Stephens now is posing as open-minded and objective. There was a time, however, when he stated
Well, in the 1970s we were supposed to believe in global cooling. In the 1980s it was the nuclear winter. In the 1990s it was mad cow disease. Global warming was the flavor of the decade. I can't wait to see what the next scare's going to be.
Similarly, I read this morning a Newsweek article from the 1970s talking about global cooling. And it said the science is clear, it is overwhelming, we are in a major cooling period and it’s going to cause enormous problems worldwide. … Now, the data proved to be not backing up that theory. So then all the advocates of global cooling suddenly shifted to global warming.
As Fact Check revealed, the author of the article later asserted he "must admit mea culpa" because "in retrospect, I was over-enthusiastic in parts of my Newsweek article."
However, the notion that scientists generally or climate scientists specifically believed as late as the 1970s that global warming was the wave of the future is the myth that will not die.
The author of the fact check analysis, Gary Levitan noted
scientists had not yet determined the relative impacts of two factors on climate: greenhouse gases, such as carbon dioxide, and aerosols, such as those that are spewed out by volcanic eruptions and burning of forests. Some papers in the early part of the decade predicted that increasing aerosol emissions could lower temperatures enough to trigger an ice age, but these conclusions were disputed. By the late 1970s, research had established that the warming associated with greenhouse gases was dominant over the cooling effect of aerosols.

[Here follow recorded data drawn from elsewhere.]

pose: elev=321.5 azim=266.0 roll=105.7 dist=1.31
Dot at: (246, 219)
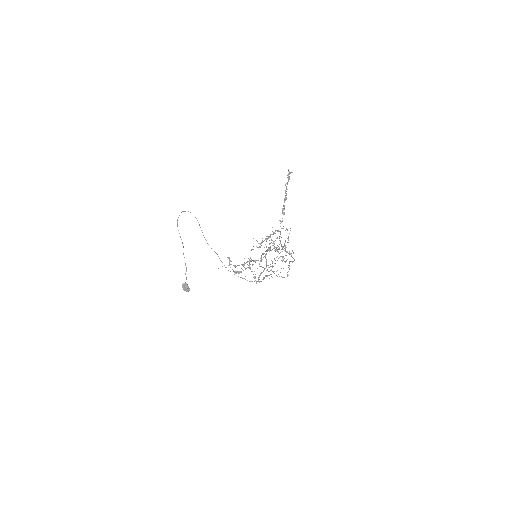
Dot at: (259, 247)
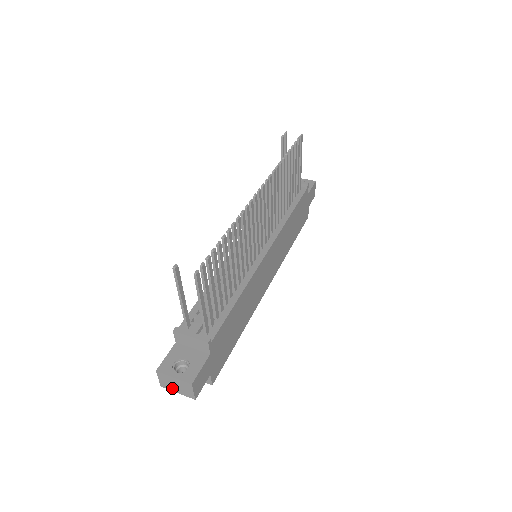
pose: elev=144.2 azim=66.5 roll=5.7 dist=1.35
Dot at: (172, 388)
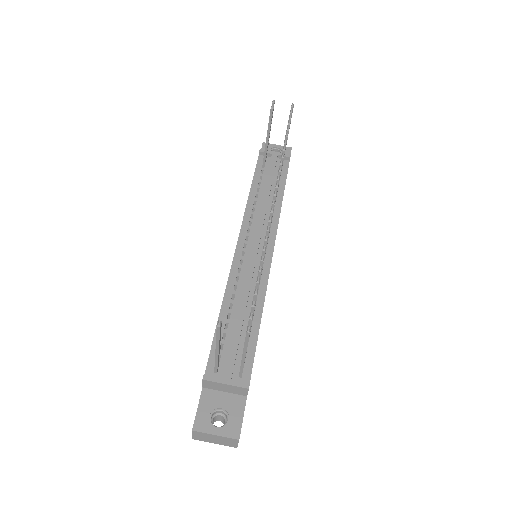
Dot at: (208, 441)
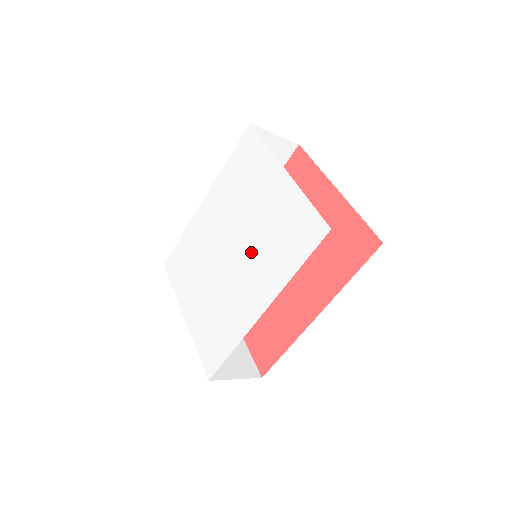
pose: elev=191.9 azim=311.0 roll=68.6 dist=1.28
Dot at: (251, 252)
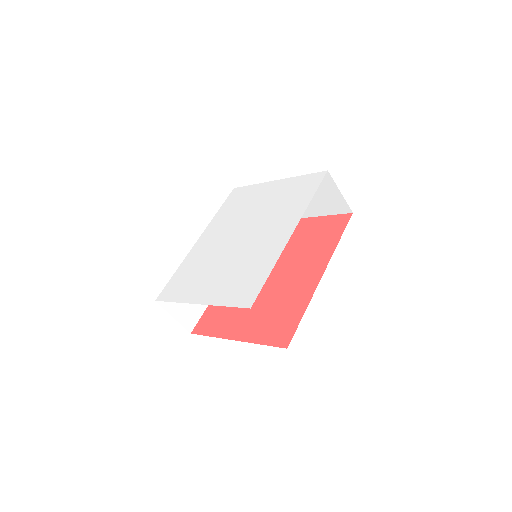
Dot at: (264, 221)
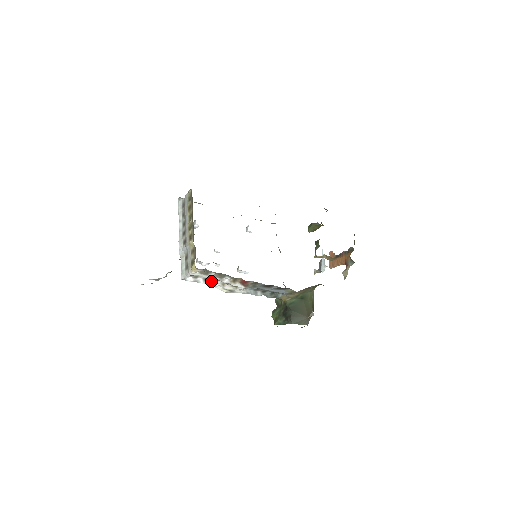
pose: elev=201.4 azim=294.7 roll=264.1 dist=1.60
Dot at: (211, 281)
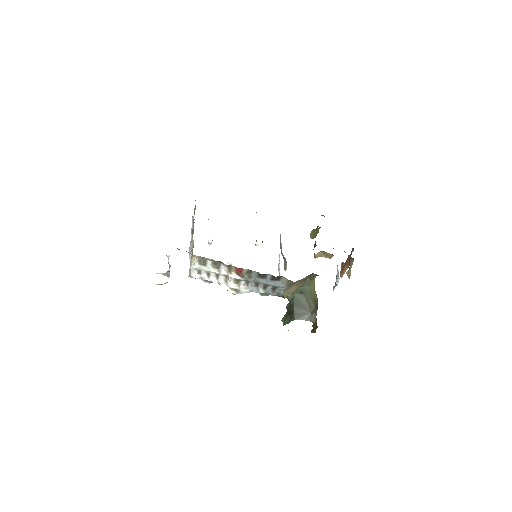
Dot at: (214, 277)
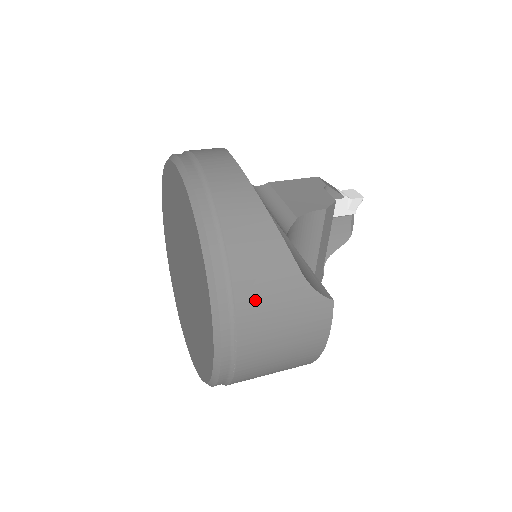
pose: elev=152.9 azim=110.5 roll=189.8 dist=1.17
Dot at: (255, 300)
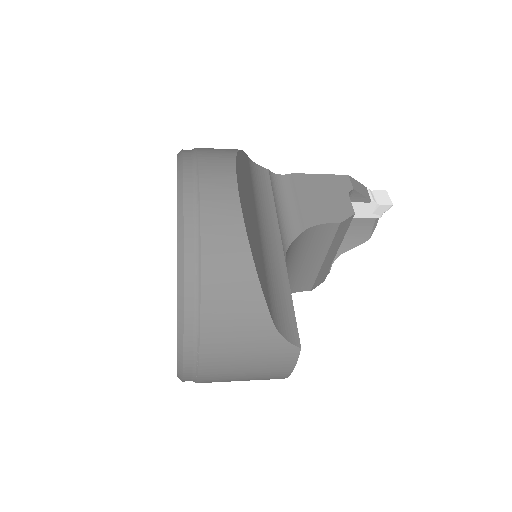
Dot at: (220, 338)
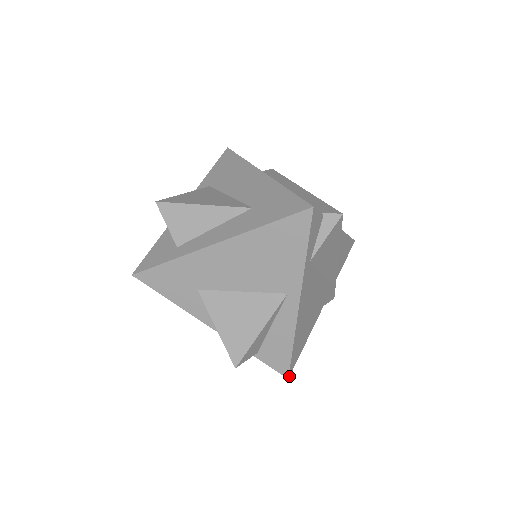
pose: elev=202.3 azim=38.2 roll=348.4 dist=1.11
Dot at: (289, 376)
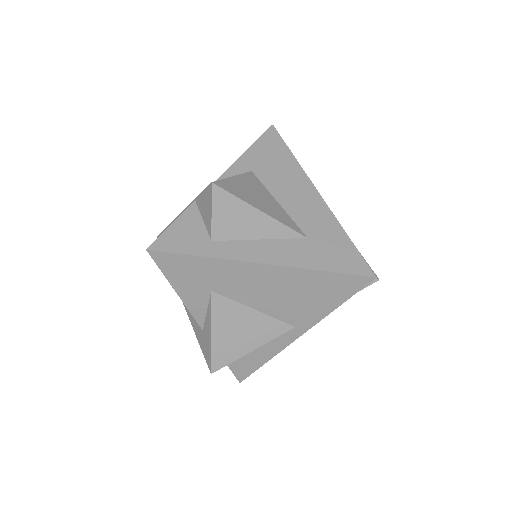
Dot at: (241, 381)
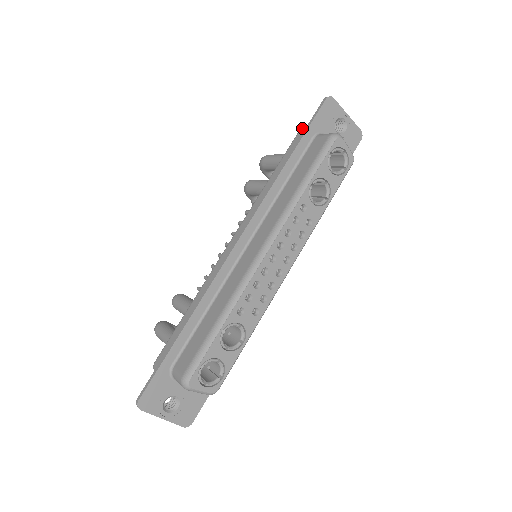
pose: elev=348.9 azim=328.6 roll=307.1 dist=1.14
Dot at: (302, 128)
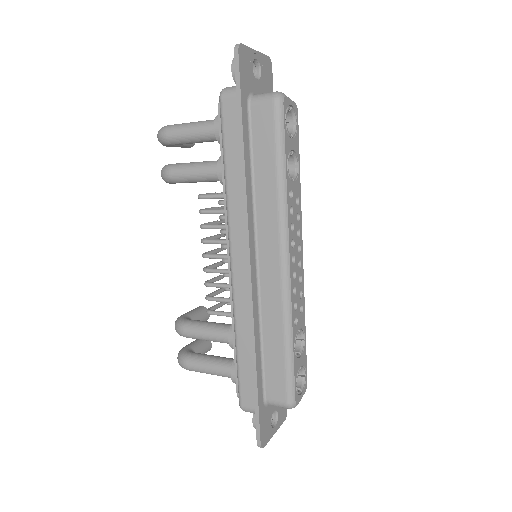
Dot at: (224, 97)
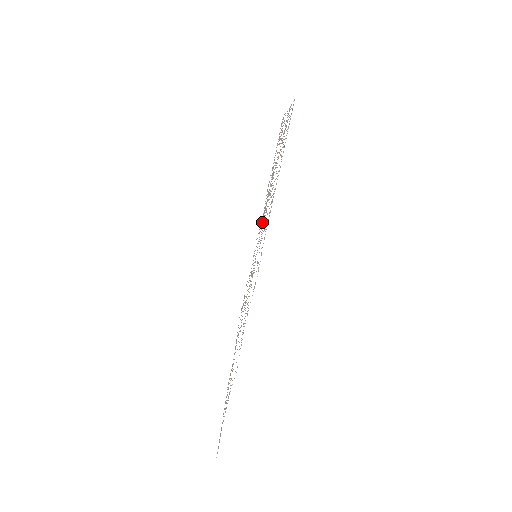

As author and professional skeptic Brian Dunning points out, "during the 1970s, nations worldwide took drastic steps to reduce acid rain and sulfate emissions." Even as they did, there
was a 2008 study in the Bulletin of the American Meteorological Society titled The Myth of the 1970s Global Cooling Scientific Consensus. It was a survey of climate articles published between 1965 and 1979 in the scientific literature, rather than of those published in the mass media. The authors found that 10% of the articles did indeed predict cooling, 28% found the data insufficient to make a prediction either way, and 62% predicted global warming. In other words, 90% of climate articles in scientific journals in the 1970s did not conclude the Earth was cooling.

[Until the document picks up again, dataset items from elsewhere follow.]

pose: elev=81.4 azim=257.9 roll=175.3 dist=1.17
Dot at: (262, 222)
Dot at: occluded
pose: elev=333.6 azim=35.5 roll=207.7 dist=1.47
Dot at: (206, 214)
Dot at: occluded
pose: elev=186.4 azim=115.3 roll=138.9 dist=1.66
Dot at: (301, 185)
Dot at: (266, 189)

The process by which millions of Americans came to believe that 1970s experts had predicted global warming characterizes the conservative means of formulating political opinions.. Although scientists roundly rejected the idea of cooling, the popular media was full of it (figuratively and literally). Newsweek, Time, and an episode of Leonard Nimoy's "In Search Of" series were among the mass media outlets which promoted the theory that the earth was cooling. In a choice between scientific opinion and pop culture, the right will first choose the popular media, and there will be no second choice. They will go for what they've "heard" every time.
A similar problem exists in the Abortion Hysteria Industry, in which a lot of people continue to insist that women die during abortions or that women develop breast cancer or suffer mental health problems as a result of the procedure. It's a special and particular problem among climate change denialists, but is a hurdle for the left across-the-board in asserting the need for change.